Przynajmniej w teorii realne jest odebranie punktów zdecydowanie najmocniejszemu zespołowi kobiecego futbolu w kraju – Medykowi Konin. W sobotę aktualne mistrzynie kraju zagrają w Radziechowach.

mitech leczna Od dwóch pewnych zwycięstw bez straconej bramki rozpoczęły wiosenne zmagania w Ekstralidze zespoły Mitechu i Medyka. Obie zaliczane są do ścisłej ligowej czołówki, obie też konsekwentnie zmierzają po swoje.
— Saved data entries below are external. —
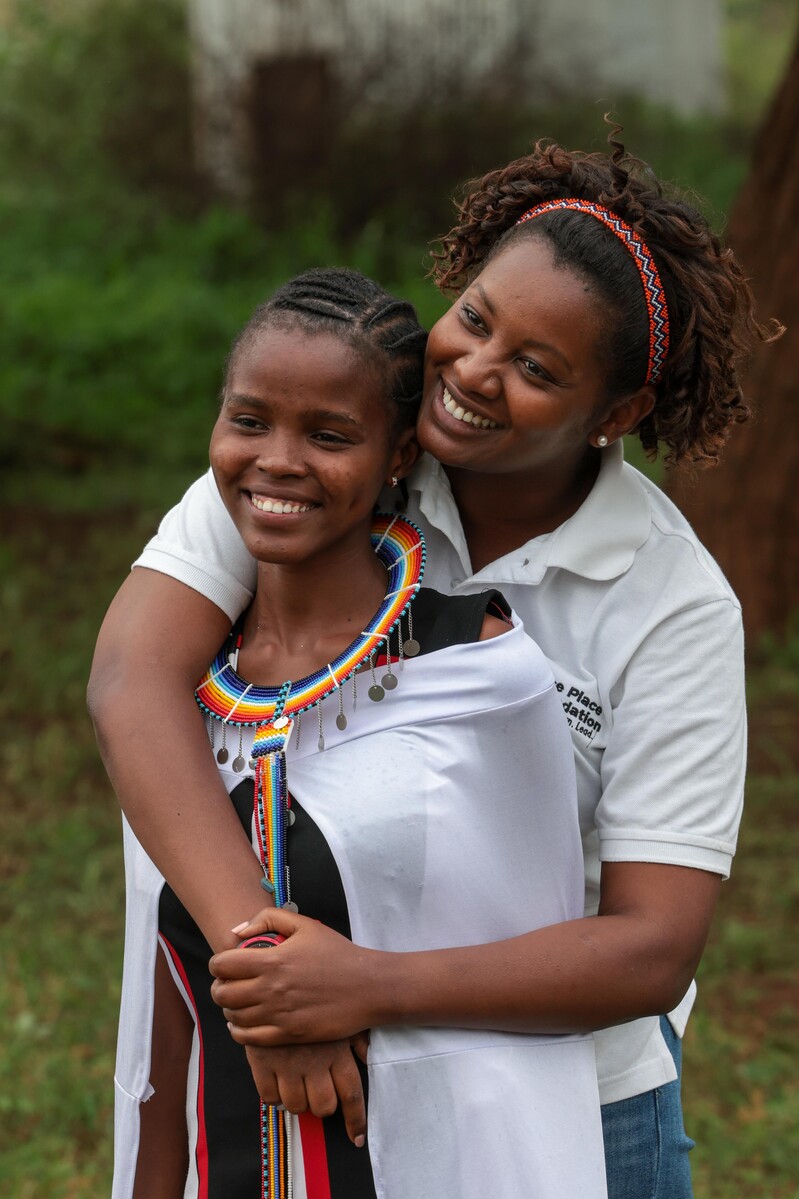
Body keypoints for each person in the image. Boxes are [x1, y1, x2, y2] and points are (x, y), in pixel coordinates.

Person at [90, 133, 778, 1199]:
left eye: (537, 369)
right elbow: (134, 682)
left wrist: (361, 986)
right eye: (475, 319)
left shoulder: (670, 604)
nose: (472, 374)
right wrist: (269, 976)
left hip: (576, 1099)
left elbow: (650, 947)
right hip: (326, 1084)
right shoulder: (336, 449)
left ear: (617, 415)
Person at [109, 268, 608, 1199]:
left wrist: (344, 994)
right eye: (248, 420)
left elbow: (533, 993)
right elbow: (164, 992)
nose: (277, 460)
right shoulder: (184, 702)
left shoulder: (484, 680)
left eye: (329, 435)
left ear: (396, 458)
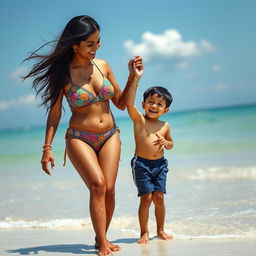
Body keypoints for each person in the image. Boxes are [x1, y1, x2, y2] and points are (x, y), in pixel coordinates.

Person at [23, 15, 143, 256]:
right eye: (90, 44)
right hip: (79, 137)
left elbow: (120, 103)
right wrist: (47, 148)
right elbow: (55, 114)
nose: (96, 48)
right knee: (97, 185)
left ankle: (102, 240)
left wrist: (133, 77)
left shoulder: (104, 66)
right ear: (75, 44)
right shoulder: (63, 75)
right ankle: (103, 243)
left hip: (110, 134)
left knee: (109, 190)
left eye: (98, 42)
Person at [126, 64, 173, 244]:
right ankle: (144, 232)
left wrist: (166, 142)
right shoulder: (139, 120)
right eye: (151, 102)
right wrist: (136, 79)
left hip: (160, 164)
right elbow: (128, 103)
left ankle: (160, 230)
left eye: (159, 104)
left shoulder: (165, 125)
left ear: (165, 109)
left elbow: (171, 144)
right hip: (141, 164)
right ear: (144, 104)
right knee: (146, 198)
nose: (154, 106)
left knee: (159, 197)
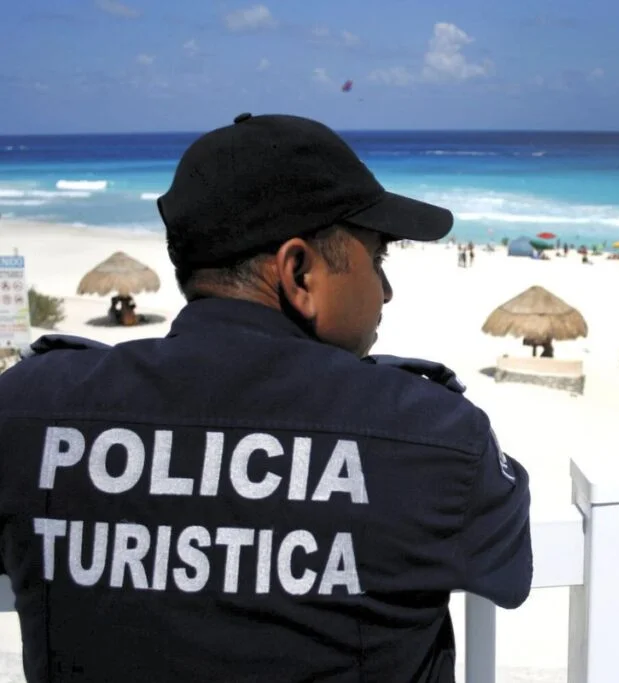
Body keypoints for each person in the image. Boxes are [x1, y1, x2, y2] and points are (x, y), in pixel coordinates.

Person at [0, 113, 533, 683]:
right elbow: (505, 570)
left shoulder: (27, 411)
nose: (385, 290)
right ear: (299, 271)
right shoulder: (432, 436)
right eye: (376, 259)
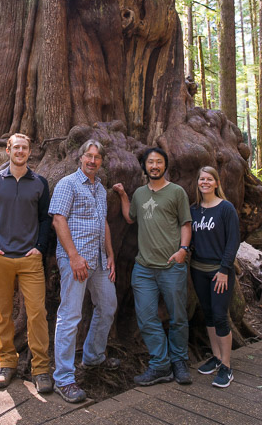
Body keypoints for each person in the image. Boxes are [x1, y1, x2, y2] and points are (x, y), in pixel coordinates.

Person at [0, 133, 53, 393]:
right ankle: (7, 364)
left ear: (29, 152)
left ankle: (41, 370)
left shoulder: (40, 183)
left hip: (30, 260)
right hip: (1, 259)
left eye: (25, 147)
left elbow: (46, 220)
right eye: (16, 147)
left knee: (37, 315)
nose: (20, 151)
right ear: (8, 150)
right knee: (3, 313)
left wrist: (40, 248)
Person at [113, 147, 192, 386]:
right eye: (150, 162)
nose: (154, 166)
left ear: (165, 166)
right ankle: (160, 364)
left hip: (171, 266)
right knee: (147, 318)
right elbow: (130, 217)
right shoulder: (139, 194)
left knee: (178, 317)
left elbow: (185, 224)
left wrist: (183, 251)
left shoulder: (176, 192)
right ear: (145, 167)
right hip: (144, 269)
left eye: (159, 162)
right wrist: (123, 195)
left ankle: (179, 361)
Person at [49, 139, 119, 404]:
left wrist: (110, 253)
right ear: (80, 158)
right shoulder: (68, 184)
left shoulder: (100, 189)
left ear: (101, 161)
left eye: (97, 157)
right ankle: (64, 379)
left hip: (98, 261)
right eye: (88, 156)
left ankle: (93, 357)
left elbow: (103, 223)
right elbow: (58, 219)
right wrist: (74, 256)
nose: (92, 161)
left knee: (108, 306)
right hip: (75, 261)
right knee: (70, 316)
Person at [190, 166, 240, 388]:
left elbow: (233, 241)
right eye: (202, 179)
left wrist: (224, 270)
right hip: (198, 269)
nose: (205, 182)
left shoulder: (226, 209)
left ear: (217, 183)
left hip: (220, 271)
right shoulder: (194, 210)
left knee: (220, 316)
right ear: (198, 183)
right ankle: (217, 357)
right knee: (208, 314)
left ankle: (227, 366)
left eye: (210, 179)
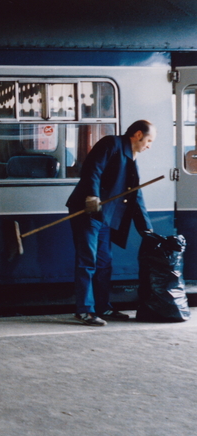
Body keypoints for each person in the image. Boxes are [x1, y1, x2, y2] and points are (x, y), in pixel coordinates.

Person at [66, 120, 156, 326]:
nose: (149, 145)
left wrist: (146, 228)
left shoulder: (132, 159)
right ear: (138, 134)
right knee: (87, 259)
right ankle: (84, 310)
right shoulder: (111, 144)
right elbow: (92, 169)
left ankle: (102, 307)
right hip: (87, 210)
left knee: (104, 263)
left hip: (105, 216)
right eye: (149, 140)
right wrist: (92, 195)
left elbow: (136, 195)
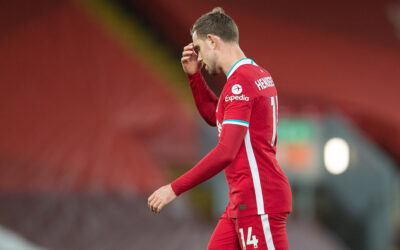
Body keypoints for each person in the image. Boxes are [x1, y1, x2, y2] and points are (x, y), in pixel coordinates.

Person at [148, 7, 292, 250]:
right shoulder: (255, 74)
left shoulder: (240, 83)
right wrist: (194, 77)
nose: (199, 57)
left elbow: (226, 151)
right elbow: (217, 116)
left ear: (212, 41)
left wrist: (174, 188)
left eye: (199, 48)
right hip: (244, 201)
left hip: (259, 200)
Piłkarki z Konina, stanowiące drużynę naszpikowaną reprezentantkami Polski, potwierdzają prymat, tracąc w 13 meczach ledwie 2 „oczka”. Mitech szybko na wstępie piłkarskiej wiosny awansował na podium i to miejsce chce utrzymać.

Rywalizacja czołowych zespołów (mecz w sobotę 18 kwietnia od godziny 11:00) zapowiada się o tyle ciekawie, że żywczanki jako jedyne w tym sezonie skutecznie przeciwstawiły się Medykowi. W Wielkopolsce padł bezbramkowy remis. – Liczymy na to, że historia się powtórzy, choć przed nami zadanie bardzo trudne. To Medyk jest zdecydowanym faworytem meczu – mówi Karolina Zasada, podstawowa defensorka żywieckiej drużyny.

Mitech, który mamy okazję oglądać na wiosnę to bodaj najmocniejszy Mitech, jaki rywalizował o punkty w Ekstralidze. Oczywiście i to może nie wystarczyć na przeciwnika, który jest w żeńskim futbolu potentatem na krajowym podwórku. Na pewno jednak przyjezdne są do „ruszenia”. Warunkiem jest mądra taktycznie i skuteczna w poszczególnych formacjach gra podopiecznych Beaty Kuty w wybornie zapowiadającym się starciu.